:: Assignment ::
Set down each line of the data below exactly as it stands, dropping the pictures.

:: Records for processing ::
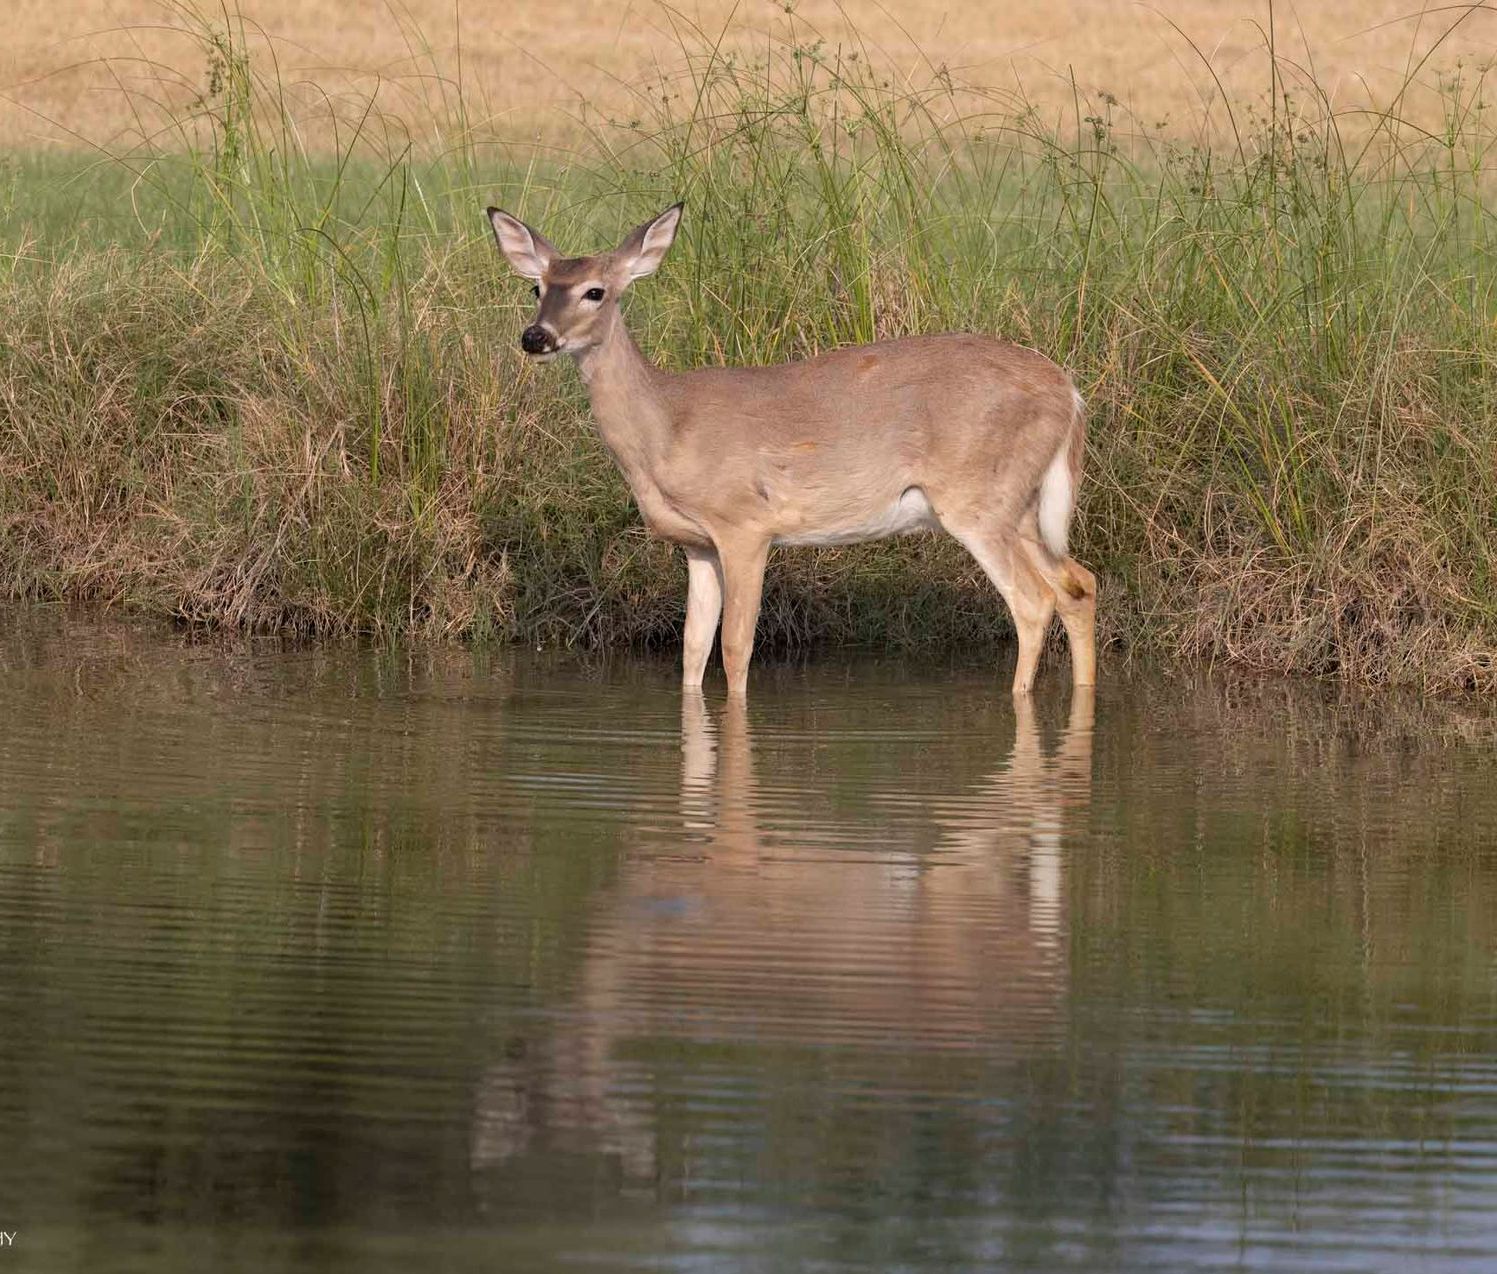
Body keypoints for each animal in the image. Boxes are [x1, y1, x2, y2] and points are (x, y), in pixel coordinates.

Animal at [486, 202, 1097, 697]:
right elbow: (691, 651)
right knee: (1079, 584)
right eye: (537, 287)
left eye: (596, 290)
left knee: (1034, 600)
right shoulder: (697, 545)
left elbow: (735, 649)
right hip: (1023, 505)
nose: (536, 337)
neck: (667, 426)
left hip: (978, 498)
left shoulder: (746, 525)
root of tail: (1068, 392)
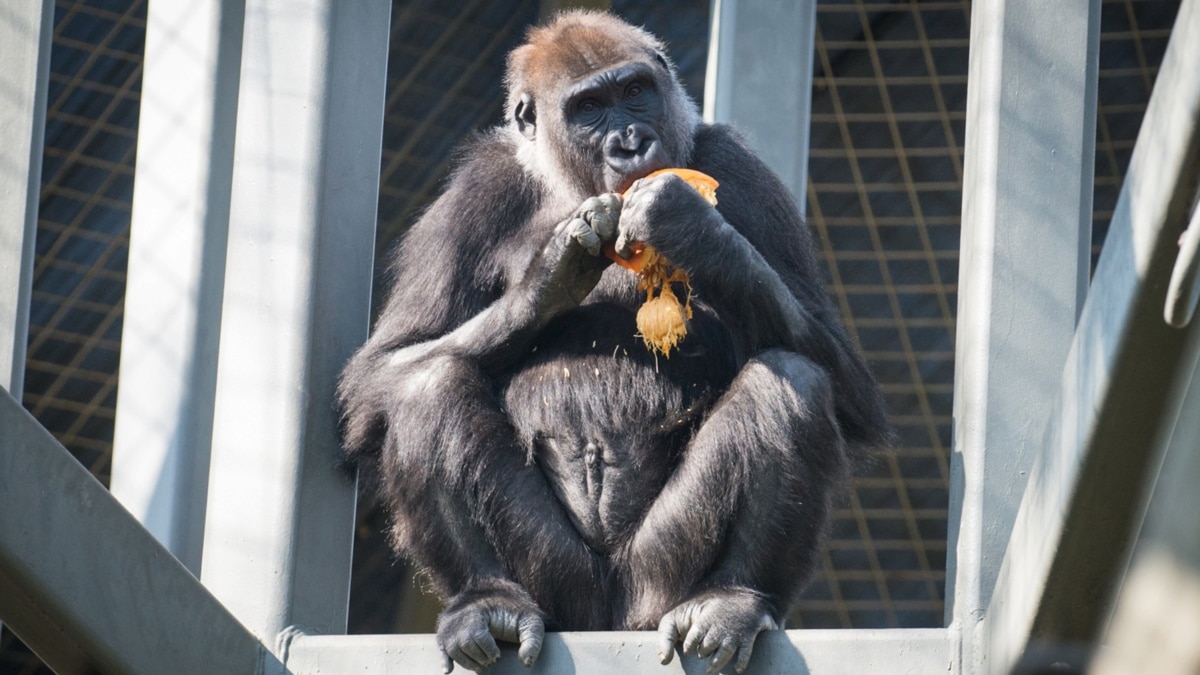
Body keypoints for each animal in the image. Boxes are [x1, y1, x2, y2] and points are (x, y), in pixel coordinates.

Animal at [338, 10, 892, 672]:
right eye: (589, 107)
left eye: (634, 91)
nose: (630, 142)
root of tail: (609, 621)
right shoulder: (476, 189)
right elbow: (382, 375)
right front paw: (550, 273)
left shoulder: (738, 166)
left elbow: (845, 382)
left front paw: (693, 228)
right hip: (559, 589)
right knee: (427, 387)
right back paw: (486, 600)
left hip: (657, 583)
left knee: (791, 380)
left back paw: (731, 598)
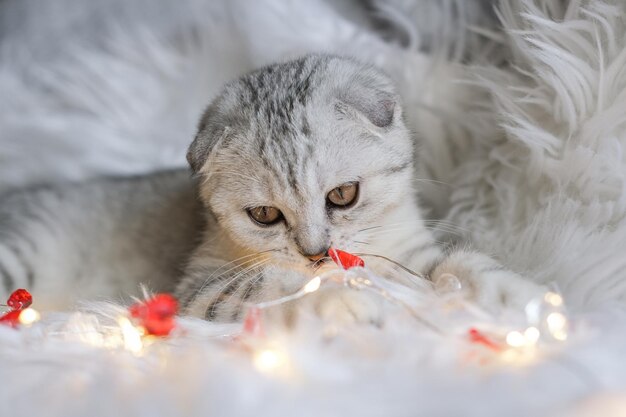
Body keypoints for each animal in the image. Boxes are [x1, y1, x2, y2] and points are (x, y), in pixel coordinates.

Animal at [0, 54, 540, 322]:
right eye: (264, 216)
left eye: (342, 196)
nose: (316, 253)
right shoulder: (199, 288)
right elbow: (275, 286)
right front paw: (341, 298)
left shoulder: (410, 252)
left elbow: (462, 264)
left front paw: (516, 295)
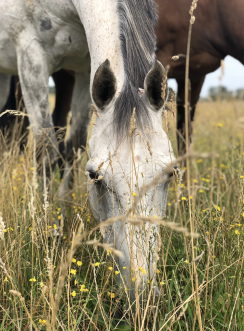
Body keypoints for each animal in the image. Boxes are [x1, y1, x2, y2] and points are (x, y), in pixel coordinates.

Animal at [0, 0, 175, 308]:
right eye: (95, 176)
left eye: (170, 174)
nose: (142, 298)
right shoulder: (31, 56)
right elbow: (46, 151)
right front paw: (46, 228)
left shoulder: (84, 70)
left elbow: (73, 147)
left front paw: (62, 216)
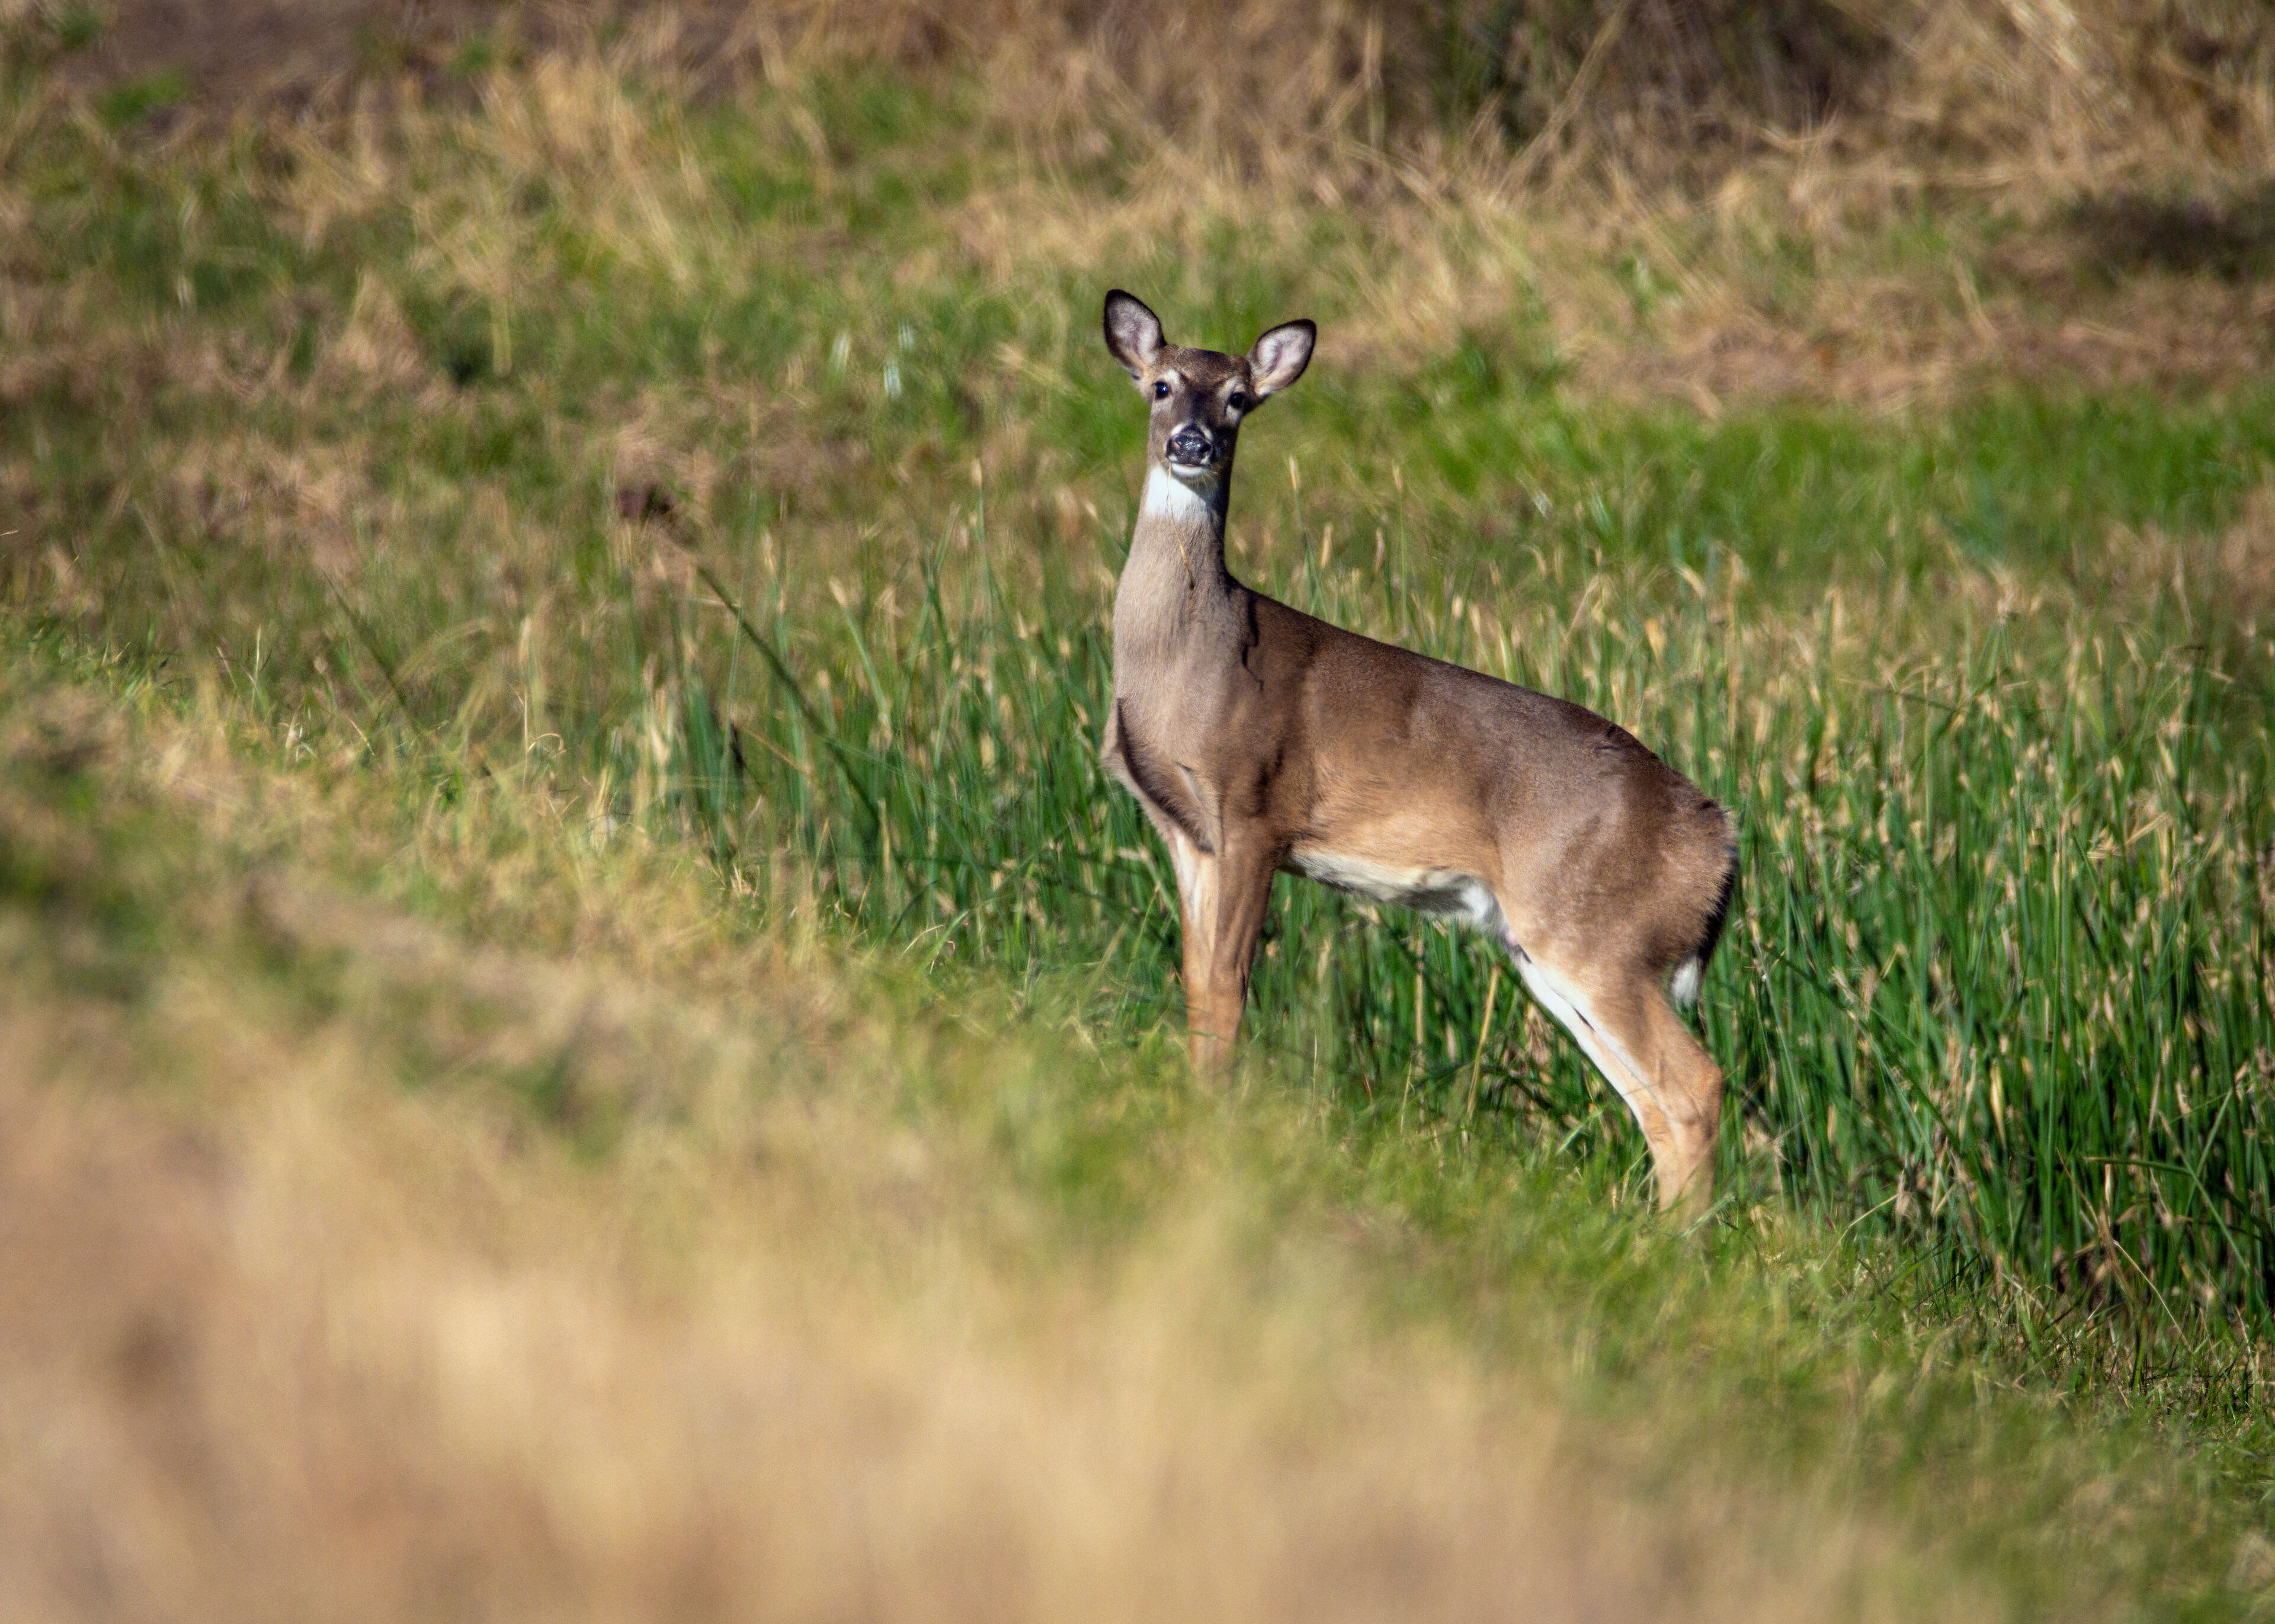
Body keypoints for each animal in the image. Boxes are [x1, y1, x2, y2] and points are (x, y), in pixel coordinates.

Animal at [1097, 290, 1739, 1213]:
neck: (1187, 662)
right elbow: (1196, 991)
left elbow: (1226, 992)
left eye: (1239, 399)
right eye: (1160, 385)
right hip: (1550, 944)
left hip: (1596, 931)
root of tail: (1718, 833)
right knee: (1653, 1099)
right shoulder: (1188, 832)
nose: (1193, 442)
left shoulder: (1255, 808)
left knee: (1695, 1083)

:: Response to the task ::
Body keypoints for each animal in the image. Boxes are [x1, y1, x2, y2] and points are (x, y), in pixel coordinates.

Animal at [486, 202, 1097, 697]:
right elbow: (691, 651)
right knee: (1079, 584)
right eye: (537, 287)
left eye: (596, 290)
left knee: (1034, 600)
right shoulder: (697, 545)
left elbow: (735, 649)
right hip: (1023, 505)
nose: (536, 337)
neck: (667, 426)
left hip: (978, 498)
left shoulder: (746, 525)
root of tail: (1068, 392)
Body keypoints for each animal in the image. Boxes are [x1, y1, x2, y2] and points are (x, y), in pixel coordinates.

Animal at [338, 10, 892, 672]:
right eye: (589, 107)
left eye: (634, 91)
nose: (630, 142)
root of tail: (609, 621)
right shoulder: (476, 189)
right elbow: (382, 375)
right front paw: (550, 273)
left shoulder: (738, 166)
left elbow: (845, 382)
left front paw: (693, 228)
right hip: (559, 589)
right knee: (427, 387)
right back paw: (486, 600)
left hip: (657, 583)
left knee: (791, 380)
left back paw: (731, 598)
Body keypoints for each animal in the image. Boxes are [x1, y1, x2, y2] and points are (x, y), in pixel coordinates.

Animal at [0, 54, 540, 322]:
right eye: (264, 216)
left eye: (342, 196)
nose: (316, 253)
right shoulder: (199, 288)
right elbow: (275, 286)
right front paw: (341, 298)
left shoulder: (410, 252)
left elbow: (462, 264)
left front paw: (516, 295)
Body keypoints for each animal in the image. Boxes are [x1, y1, x2, y2] and points are (x, y), in pixel coordinates.

Animal at [0, 0, 175, 308]:
right eye: (95, 176)
left eye: (170, 174)
nose: (142, 298)
right shoulder: (31, 56)
right elbow: (46, 151)
right front paw: (46, 228)
left shoulder: (84, 70)
left elbow: (73, 147)
left front paw: (62, 216)
Body keypoints for each animal in the image. Boxes are [x1, y1, x2, y2] and points are (x, y), in pixel coordinates.

Animal at [1097, 290, 1739, 1213]:
neck: (1187, 662)
right elbow: (1196, 991)
left elbow: (1226, 992)
left eye: (1239, 399)
right eye: (1160, 385)
right hip: (1550, 944)
left hip: (1596, 931)
root of tail: (1718, 833)
right knee: (1653, 1099)
right shoulder: (1188, 832)
nose: (1193, 442)
left shoulder: (1255, 808)
left knee: (1695, 1083)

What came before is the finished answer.